• REQUIRED ACTION
Every line of the records that holds the word "down" should be copied out.

═════ DATA TO USE ═════

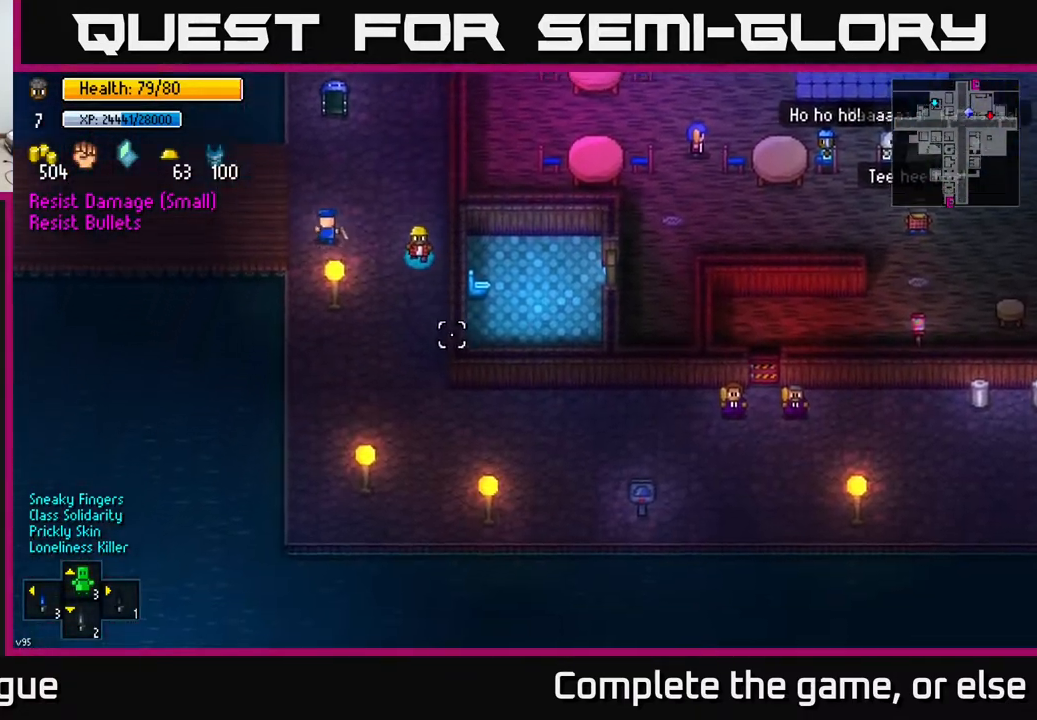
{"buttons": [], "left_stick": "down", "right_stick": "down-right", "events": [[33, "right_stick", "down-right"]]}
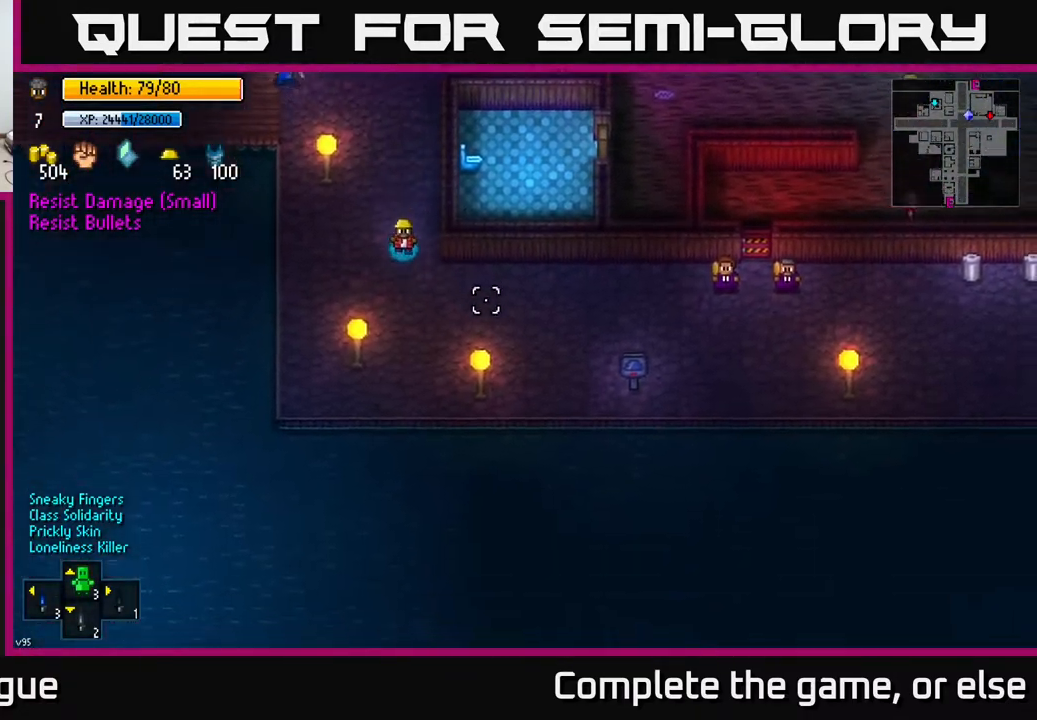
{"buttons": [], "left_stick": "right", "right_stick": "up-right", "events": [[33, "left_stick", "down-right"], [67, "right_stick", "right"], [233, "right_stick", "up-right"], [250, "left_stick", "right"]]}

═════
═════ DATA TO USE ═════

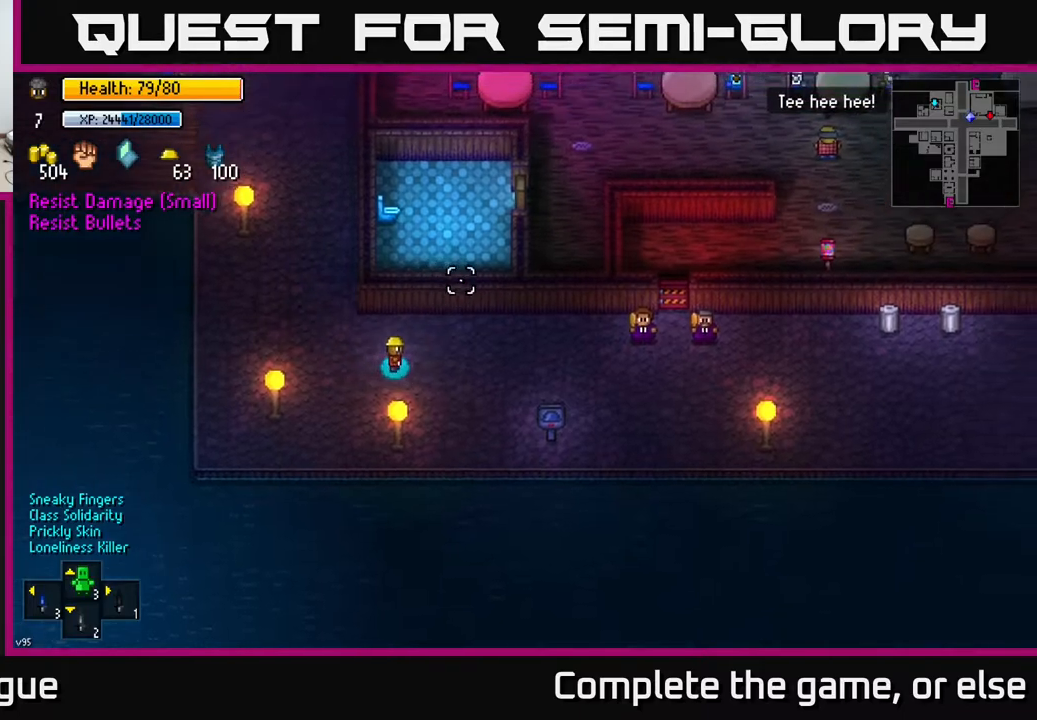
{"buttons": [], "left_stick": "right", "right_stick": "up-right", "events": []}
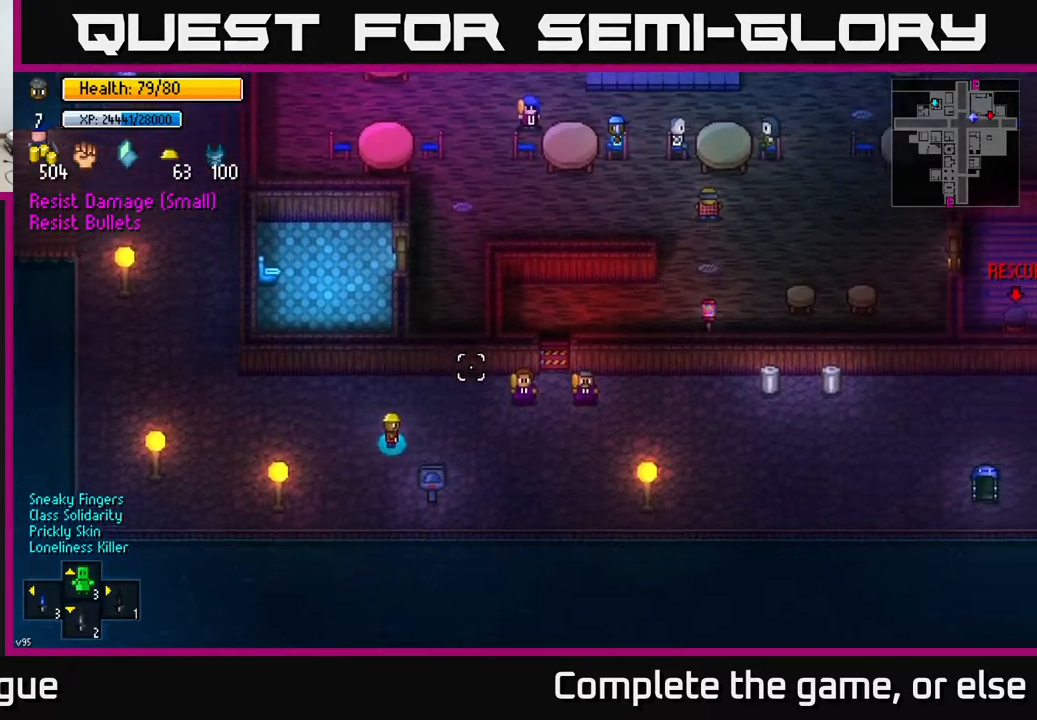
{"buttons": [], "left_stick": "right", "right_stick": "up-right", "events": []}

═════
═════ DATA TO USE ═════

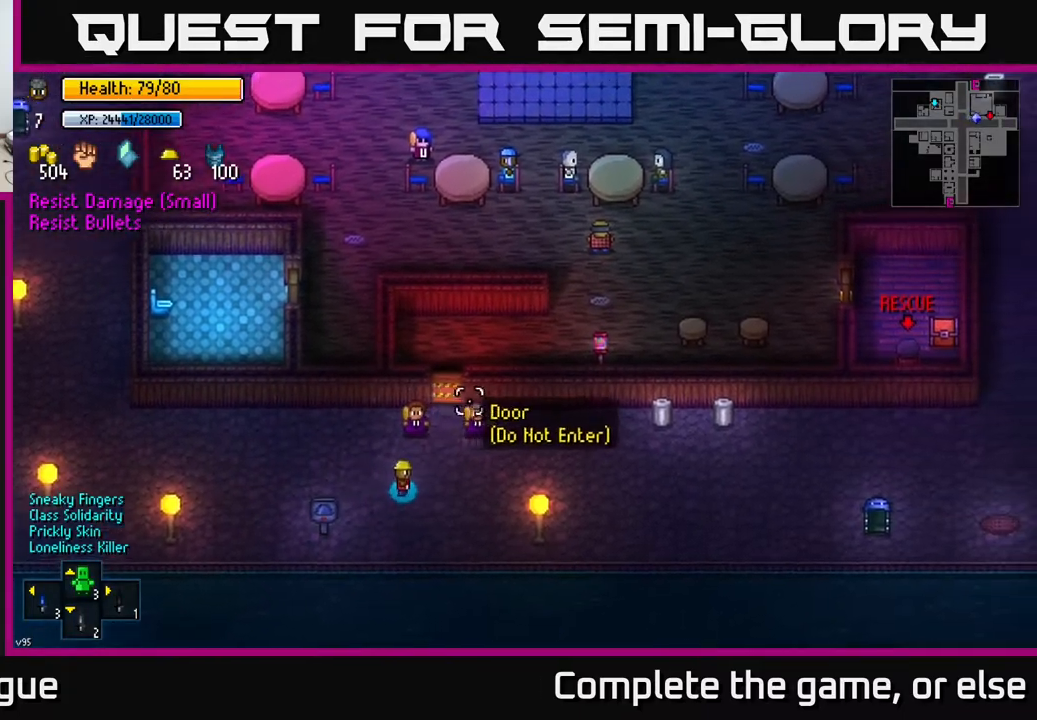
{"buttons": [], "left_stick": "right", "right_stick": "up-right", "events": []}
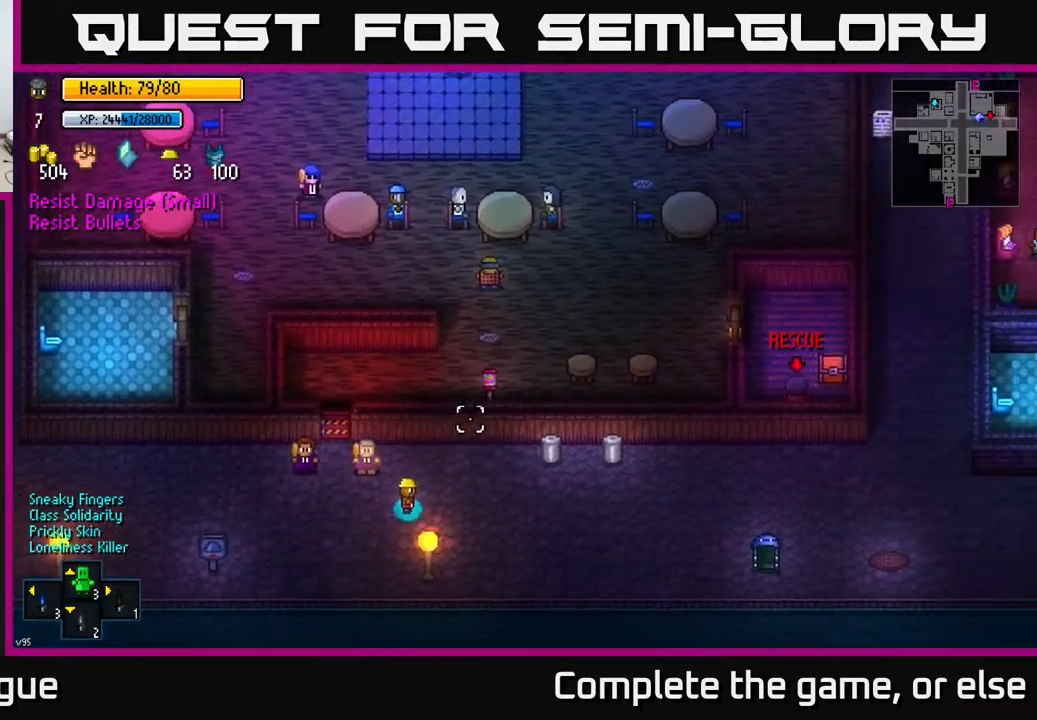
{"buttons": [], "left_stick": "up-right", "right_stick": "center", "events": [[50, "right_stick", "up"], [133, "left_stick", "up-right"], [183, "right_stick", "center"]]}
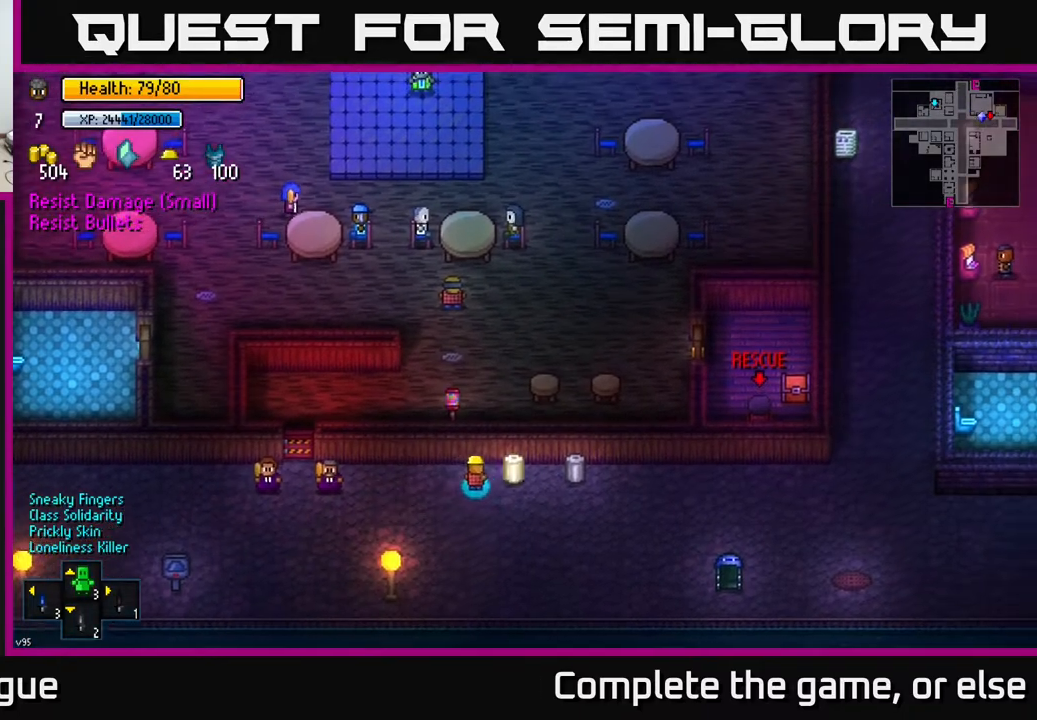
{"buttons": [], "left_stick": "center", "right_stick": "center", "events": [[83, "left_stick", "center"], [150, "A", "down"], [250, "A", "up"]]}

═════

• THE ANSWER
{"buttons": [], "left_stick": "down", "right_stick": "down-right", "events": [[33, "right_stick", "down-right"]]}
{"buttons": [], "left_stick": "right", "right_stick": "up-right", "events": [[33, "left_stick", "down-right"], [67, "right_stick", "right"], [233, "right_stick", "up-right"], [250, "left_stick", "right"]]}
{"buttons": [], "left_stick": "center", "right_stick": "center", "events": [[83, "left_stick", "center"], [150, "A", "down"], [250, "A", "up"]]}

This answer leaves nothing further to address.